Security Savings Bank
212-214 W. 2nd St., Ashland, WIThe Security Savings Bank building is the finest existing example of commercial architecture in Ashland designed by Allan Darst Conoyer and Lew Forster Porter in the Richardsonian Romanesque style.
During the 1880s and 1890s, the population of Ashland exploded as lumber passed through this Lake Superior port city. A hamlet of 353 in 1880, Ashland grew to 9,956 in 1890, and then 13,074 in 1900. The city's commercial prosperity during this twenty-year period caused 2nd Street to become lined with superb structures of red brick and indigenous brownstone, mostly more-or-less Richardsonian Romanesque in style. Since Ashland's growth ceased and slowly ebbed to less than 10,000 in 1970, some of these original buildings have been preserved.
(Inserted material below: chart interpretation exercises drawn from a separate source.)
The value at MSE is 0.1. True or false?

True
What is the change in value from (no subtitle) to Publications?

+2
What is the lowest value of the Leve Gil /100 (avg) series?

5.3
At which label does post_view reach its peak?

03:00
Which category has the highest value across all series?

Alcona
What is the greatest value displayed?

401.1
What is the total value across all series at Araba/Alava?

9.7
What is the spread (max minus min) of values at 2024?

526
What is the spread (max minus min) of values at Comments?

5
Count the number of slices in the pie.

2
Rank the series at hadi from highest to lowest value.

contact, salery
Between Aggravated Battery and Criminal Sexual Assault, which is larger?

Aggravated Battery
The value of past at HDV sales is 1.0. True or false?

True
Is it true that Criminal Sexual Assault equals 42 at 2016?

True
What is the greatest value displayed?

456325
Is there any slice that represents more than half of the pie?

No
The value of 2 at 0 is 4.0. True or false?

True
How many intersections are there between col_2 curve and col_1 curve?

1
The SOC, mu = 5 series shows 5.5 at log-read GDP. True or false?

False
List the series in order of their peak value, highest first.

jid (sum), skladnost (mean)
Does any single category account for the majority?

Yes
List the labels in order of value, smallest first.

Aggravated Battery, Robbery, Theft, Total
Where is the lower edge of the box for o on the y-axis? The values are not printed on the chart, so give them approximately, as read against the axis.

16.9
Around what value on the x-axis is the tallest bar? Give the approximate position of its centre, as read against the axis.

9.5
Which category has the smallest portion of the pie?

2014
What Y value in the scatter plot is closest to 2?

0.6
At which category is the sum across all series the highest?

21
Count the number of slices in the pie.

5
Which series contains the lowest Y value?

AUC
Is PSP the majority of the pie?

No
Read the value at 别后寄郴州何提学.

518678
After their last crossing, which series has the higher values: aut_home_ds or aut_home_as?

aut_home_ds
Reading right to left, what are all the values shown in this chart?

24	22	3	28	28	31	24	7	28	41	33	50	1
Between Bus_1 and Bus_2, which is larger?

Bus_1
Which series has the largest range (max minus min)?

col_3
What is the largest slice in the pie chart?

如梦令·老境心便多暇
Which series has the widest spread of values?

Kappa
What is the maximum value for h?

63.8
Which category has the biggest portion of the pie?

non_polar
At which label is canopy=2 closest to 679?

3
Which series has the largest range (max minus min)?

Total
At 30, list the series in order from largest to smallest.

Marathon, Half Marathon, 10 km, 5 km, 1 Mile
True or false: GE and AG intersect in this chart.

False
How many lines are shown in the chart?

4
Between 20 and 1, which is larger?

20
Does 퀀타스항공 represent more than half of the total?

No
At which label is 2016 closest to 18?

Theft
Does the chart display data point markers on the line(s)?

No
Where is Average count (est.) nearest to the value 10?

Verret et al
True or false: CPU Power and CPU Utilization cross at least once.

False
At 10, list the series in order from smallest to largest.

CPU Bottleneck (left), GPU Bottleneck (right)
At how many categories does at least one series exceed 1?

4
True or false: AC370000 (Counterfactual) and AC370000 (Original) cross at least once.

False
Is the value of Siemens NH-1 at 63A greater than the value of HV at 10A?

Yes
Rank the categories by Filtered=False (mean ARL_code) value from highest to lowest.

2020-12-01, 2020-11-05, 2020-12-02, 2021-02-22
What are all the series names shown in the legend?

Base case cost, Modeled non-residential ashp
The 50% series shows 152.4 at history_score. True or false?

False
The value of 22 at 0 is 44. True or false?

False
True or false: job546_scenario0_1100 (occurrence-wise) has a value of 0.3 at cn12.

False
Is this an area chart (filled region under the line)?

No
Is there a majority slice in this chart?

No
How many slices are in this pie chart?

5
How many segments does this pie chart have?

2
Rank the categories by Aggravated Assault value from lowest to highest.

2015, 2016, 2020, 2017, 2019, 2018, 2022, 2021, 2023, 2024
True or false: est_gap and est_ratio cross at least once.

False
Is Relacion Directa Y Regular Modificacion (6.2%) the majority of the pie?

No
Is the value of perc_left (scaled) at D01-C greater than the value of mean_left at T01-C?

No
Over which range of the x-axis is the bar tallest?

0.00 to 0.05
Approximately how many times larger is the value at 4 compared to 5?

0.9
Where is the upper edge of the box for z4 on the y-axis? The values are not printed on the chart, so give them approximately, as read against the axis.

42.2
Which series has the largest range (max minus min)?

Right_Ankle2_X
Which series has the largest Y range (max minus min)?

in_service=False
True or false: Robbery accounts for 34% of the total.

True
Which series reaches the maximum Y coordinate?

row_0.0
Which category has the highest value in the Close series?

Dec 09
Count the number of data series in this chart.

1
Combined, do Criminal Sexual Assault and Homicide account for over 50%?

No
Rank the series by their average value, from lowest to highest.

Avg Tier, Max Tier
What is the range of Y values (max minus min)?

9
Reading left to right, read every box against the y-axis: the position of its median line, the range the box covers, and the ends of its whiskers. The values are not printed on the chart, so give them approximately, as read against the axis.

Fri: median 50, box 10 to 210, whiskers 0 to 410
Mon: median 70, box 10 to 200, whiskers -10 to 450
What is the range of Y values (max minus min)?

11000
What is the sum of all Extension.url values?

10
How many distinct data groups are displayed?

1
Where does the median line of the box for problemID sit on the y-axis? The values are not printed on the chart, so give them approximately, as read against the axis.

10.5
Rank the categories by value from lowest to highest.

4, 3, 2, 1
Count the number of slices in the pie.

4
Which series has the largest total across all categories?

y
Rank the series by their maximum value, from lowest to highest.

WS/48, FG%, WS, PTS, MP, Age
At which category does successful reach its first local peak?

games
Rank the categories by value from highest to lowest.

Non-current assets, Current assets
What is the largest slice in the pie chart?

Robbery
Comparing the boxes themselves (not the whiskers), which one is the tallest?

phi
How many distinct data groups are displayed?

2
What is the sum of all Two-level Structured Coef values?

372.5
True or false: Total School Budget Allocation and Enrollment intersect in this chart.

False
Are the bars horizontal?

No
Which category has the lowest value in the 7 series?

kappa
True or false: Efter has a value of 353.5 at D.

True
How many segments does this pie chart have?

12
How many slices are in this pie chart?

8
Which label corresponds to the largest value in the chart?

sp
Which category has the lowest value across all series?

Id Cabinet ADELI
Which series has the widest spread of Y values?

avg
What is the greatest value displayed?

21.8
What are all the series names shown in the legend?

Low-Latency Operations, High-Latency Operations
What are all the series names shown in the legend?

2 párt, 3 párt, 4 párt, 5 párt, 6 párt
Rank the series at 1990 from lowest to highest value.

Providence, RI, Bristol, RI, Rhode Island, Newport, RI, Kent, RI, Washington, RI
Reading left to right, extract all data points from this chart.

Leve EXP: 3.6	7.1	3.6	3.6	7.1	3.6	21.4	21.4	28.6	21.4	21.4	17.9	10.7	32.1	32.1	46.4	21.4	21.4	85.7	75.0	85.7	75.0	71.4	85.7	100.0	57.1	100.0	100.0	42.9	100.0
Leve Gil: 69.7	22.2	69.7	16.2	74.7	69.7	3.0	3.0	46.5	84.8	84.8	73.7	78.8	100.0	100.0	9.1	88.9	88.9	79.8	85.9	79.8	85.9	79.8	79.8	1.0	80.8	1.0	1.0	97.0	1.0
The successful Madison architectural firm of Conover and Porter decided to take advantage of the burgeoning construction economy of Northern Wisconsin, and in 1887 established a branch office in Ashland. The firm quickly became the largest and most successful in this area of the state, and for a period took on local associate, Horace P. Padley of Ashland. The firm's northern office remained active until 1899, when the partnership dissolved and Conover and Porter, individually, practiced almost exclusively out of Madison. The Security Savings Bank represents some of the firm's most sensitive and successful work, for many of its designs, were very utilitarian and did not attempt to achieve the esthetic quality found in this bank.
The Security Savings Bank occupied this building for a little over a decade before it went into receivership. Thereafter it has served a variety of commercial occupants.
Listed in National Register of Historic Places in 1974.
The National Register of Historic Places is the official list of the Nation’s historic places worthy of preservation. Authorized by the National Historic Preservation Act of 1966, the National Park Service’s National Register of Historic Places is part of a national program to coordinate and support public and private efforts to identify, evaluate, and protect America’s historic and archeological resources.